August is not usually known as a great month for news. The President is often on a vacation while Congress has abandoned Washington to return to their districts. Political campaigns are traditionally in hibernation raising money. Families are on holiday and companies generally wait to unveil new products until after Labor Day.
What little news that does occur runs the risk of being beaten to death, rehashed and regurgitated until all that remains is a little drool, spittle that eeks from the lips of pundits and prognosticators, and a second tier of opinion-makers who are not-so-important that they could take vacation lest they might miss their only chance of the year to be quoted.
August news stories have the same foul odor of rotting food left out in the hot sun… stories that stretch on for weeks… when senior executives abandon NYC for the Hampton’s or the Cape leaving more junior news people in charge who embrace, indeed flog same ol’ stories for days and days.
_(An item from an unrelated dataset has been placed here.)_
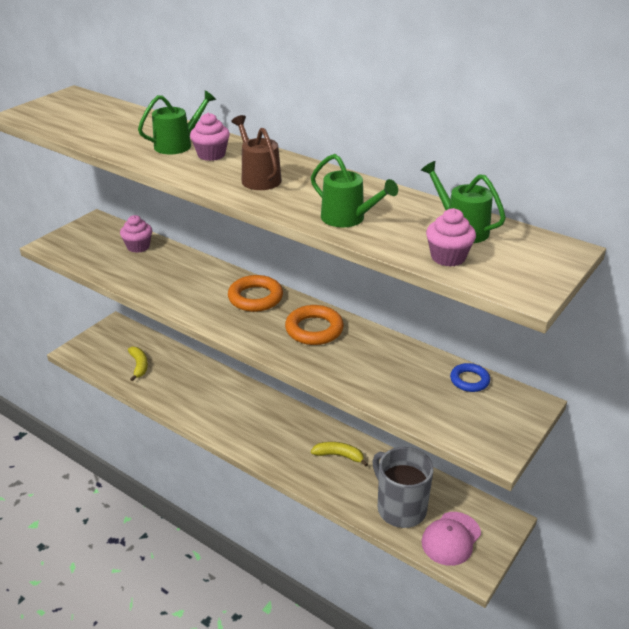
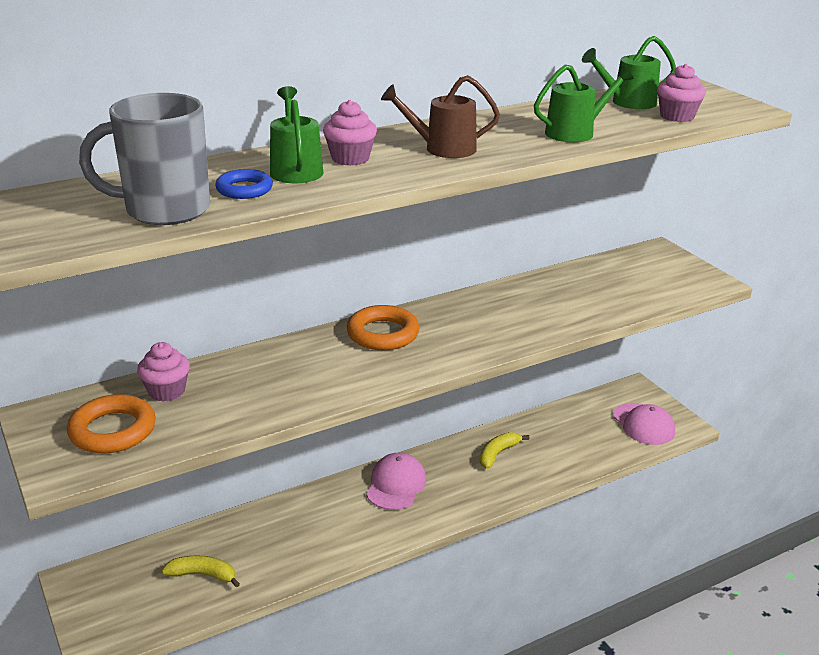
camera: 65 degrees left, 5 degrees down
(267, 414) = (396, 485): none -> pink cap
(314, 329) = (476, 315): orange ring -> orange ring (113, 430)
(400, 508) = (592, 440): grey mug -> grey mug (165, 210)
(469, 380) = (613, 264): blue ring -> blue ring (244, 189)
It is so much safer to go with a 2nd, 3rd or 15th day lead than chart a new course or find something more compelling when what’s old and loud can be resuscitated for another lead.
Last August coverage focused on the proposed death panels associated with health care reform. Stop – if just for a moment – is it really credible that the United States government would propose death panels for its citizens as a matter of public policy? Does that Mengele-esque concept pass the credulity test?
This August we have the Manhattan mosque. In a year’s time, with reflection, will this be about a proposed building or rather the question was this suggested mosque about actually building it, or merely asking for permission? Was the media, in turn much of the public, played by the question – what if we said, “No”? What if we said there wasn’t the right of freedom of religion or of speech? What if we had said that we do not honor the tenants of the Constitution, or in outright rejection made it globally clear that we were a nation where there was such repression that the US resembled a nation ruled by religious zealots and where freedoms were not respected?
The musical The Fantastics, music by Harvey Schmidt, book and lyrics by Tom Jones, a play itself about hate and bigotry capture the essence of confusion about what was really what… in a song called “Plant a Radish” they wonder about the mystery of raising children to act and do as their parents want. In a more macro version, did we sing this same chorus asking ourselves what we thought, what we wanted, and what we thought was the question, but in fact, we missed it?
In Washington you usually don’t challenge some one’s plan but rather their motives, that is, you seek to find out the why a particular individual supporting a law or idea is gaining credence and destroy him or her instead of attacking the issue directly. Here that old standard seems to have been turned on its head… instead of attacking the motives of those responsible we have attacked the plan itself. The mosque, whether a single room as part of a larger community center, in many ways a Muslim equivalent of a YMCA, is not the issue as much as its proponents wanted to place the question, a challenge, in front of the American people.
Are we truly as good as we would have ourselves believe? Did we get played by the media, many of whom went into swirl mode trying to breathe life into an emotional reaction instead of looking at what may lie beneath the noise?
And just in passing, supposing this mosque is approved and construction money can be obtained… does any one really expect the trade unions to willingly join in the building process? Will steel arrive as planned? Or other building supplies and crafts people? Will the NY Fire Department expeditiously sign off on permits and licenses? In New York, a city renown for its distinct reactions, does any one think this building has a serious expectation of any completion?
This wasn’t about a building, this was about the American process. Welcome to another August; September begins in just two more weeks.